**Passage provided:**
::::::::

Before You File For Divorce Make Sure You Take These Crucial Financial Steps

Divorce is one of the hardest things that a married couple can face. While there are plenty of ups and downs to be found in the institution of marriage, sadly, many marriages ultimately won't last and the love simply fades. Fortunately, there are remedies to a situation in which a married couple no longer wants to share a joint life. Divorce is the legal process of separating the entanglement started on a couple's wedding day, and it can take many forms. Often, divorce is seen as an argumentative and drawn-out process that sees couples head into the courtroom to do battle with one another. But divorce doesn't always proceed down this path of increasingly vitriolic shots fired back and forth at one another.


Nevertheless, whatever path your divorce ultimately takes, there are a few essential steps that must be taken before paperwork is even filed. Married couples looking to separate from one another will want to place themselves in the best possible position to thrive in the future, even as they look to start over without the other. With these steps — including budgetary math, additional savings targets, and even alternatives to the court approach — you can make the most of this challenging time and set yourself up for future success.

1. Consider settling without legal hurdles

One of the biggest misconceptions about the divorce process is that it has to be ugly, costly, and take place in a hostile court setting. While contested divorces are likely the most publicly understood form of this legal process, there are alternatives that can be less caustic and more equitable for everyone involved. Settling a separation outside of court is particularly valuable for families with young children who don't want to drag these impressionable youths into a messy breakup. In reality, there are three options that can help spouses separate legally without a huge bill and all the heartache that comes with a long and bitter court battle.


Uncontested divorces are the most amicable separations available. This is a process whereby spouses create the outline of a divorce agreement before approaching a legal professional who will make it official. Couples who know they want to separate and can agree on the basic framework of how to achieve this, both financially and in relation to any children or assets like the family home, can work together to create favorable terms for everyone involved.

A collaborative divorce, meanwhile, is a similar process in which spouses communicate with each other to agree on amicable separation terms, but with the help of their own individual legal teams. Finally, mediated divorces rely on the services of an impartial mediator to finalize terms and oversee the separation. Each of these processes requires varying degrees of cooperation that isn't typically present in divorce battles that end in court.

::::::::

**Information shown:**
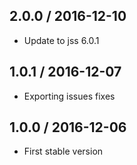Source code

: ## 2.0.0 / 2016-12-10

- Update to jss 6.0.1

## 1.0.1 / 2016-12-07

- Exporting issues fixes

## 1.0.0 / 2016-12-06

- First stable version

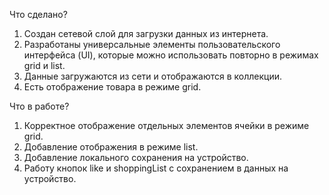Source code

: Что сделано? 
1) Создан сетевой слой для загрузки данных из интернета.
2) Разработаны универсальные элементы пользовательского интерфейса (UI), которые можно использовать повторно в режимах grid и list.
4) Данные загружаются из сети и отображаются в коллекции.
5) Есть отображение товара в режиме grid.

Что в работе? 
1) Корректное отображение отдельных элементов ячейки в режиме grid.
2) Добавление отображения в режиме list.
3) Добавление локального сохранения на устройство.
4) Работу кнопок like и shoppingList с сохранением в данных на устройство.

::::::::

**What you need to do:**
A. Please copy the divorce article word for word, starting at "Divorce is one" and ending at "at one another.".
B. Answer these questions using the divorce article:
(i) How many options does it say can help spouses separate legally without a huge bill?
(ii) In a mediated divorce, whose services are relied on?
(iii) In a collaborative divorce, who helps the spouses agree on terms?
C. Go on with the divorce article from its last sentence.

**Your responses:**
A.
Divorce is one of the hardest things that a married couple can face. While there are plenty of ups and downs to be found in the institution of marriage, sadly, many marriages ultimately won't last and the love simply fades. Fortunately, there are remedies to a situation in which a married couple no longer wants to share a joint life. Divorce is the legal process of separating the entanglement started on a couple's wedding day, and it can take many forms. Often, divorce is seen as an argumentative and drawn-out process that sees couples head into the courtroom to do battle with one another. But divorce doesn't always proceed down this path of increasingly vitriolic shots fired back and forth at one another.

B.
(i) Three.
(ii) An impartial mediator's.
(iii) Their own individual legal teams.

C.
2. Evaluate your assets and income

Marital assets will need to be divvied up equitably between separating spouses. As a result, anyone preparing to file for divorce (or couples planning to collaboratively separate with amicable terms) will need to evaluate the assets they own. Some of these are fairly straightforward like the home you live in and the cars you drive. The income you and your spouse bring into the home also needs to be considered when preparing documentation that lists all of your assets. These categories are easy to think through and don't take much effort to list out. However, other elements of your total assets may be quite a bit more difficult to fully appraise and understand. A collection of Beanie Babies, baseball cards, or rare books, for example, might be a little tougher to take stock of financially.


Similarly, you'll need to evaluate retirement accounts and other investments in order to fully understand this component of your financial picture. The more complicated your assets are the more time you'll need to spend on this part of the process. For some families, investments may only be in the form of stock purchases. But others may include artwork, real estate properties, or even unique goods like vintage wine bottles.

3. Take stock of your marital debts

In addition to your assets and anything else that might fall into the plus column, it's important to evaluate any debts you carry. Marital debts may include a mortgage loan, credit card bills, or even money owed to family members or friends. Generally speaking, debts will be assigned to separating spouses based on a few factors, including who most benefited and who may be better positioned to pay off remaining balances. You might see assets and debts split roughly down the middle but this isn't always the case, especially if one spouse doesn't work.


Another thing to keep in mind is that any debts created before the marriage or in a manner that definitively only benefits one person won't be shared when lawyers and courts ultimately divide up liabilities. Therefore, any debts you may have brought into the marriage yourself will remain with you once it's dissolved.

4. Open new accounts solely in your name

Speaking of debts, in many cases, married couples stop accumulating individual assets and applying for individual credit accounts. For many, the financial project of building a family is a team effort and money is intermingled as a household rather than kept individually. Therefore, anyone who's been married for a considerable amount of time will likely have their credit history intimately linked with that of their partner. Spouses looking to manage marital debts responsibly and set themselves up for financial success in the future will want to pay off jointly owned debts as best they can and close down accounts. This way, one spouse can't take advantage of the other by spending on a joint account and then discharging some or all of the debt onto their partner when the divorce is finalized.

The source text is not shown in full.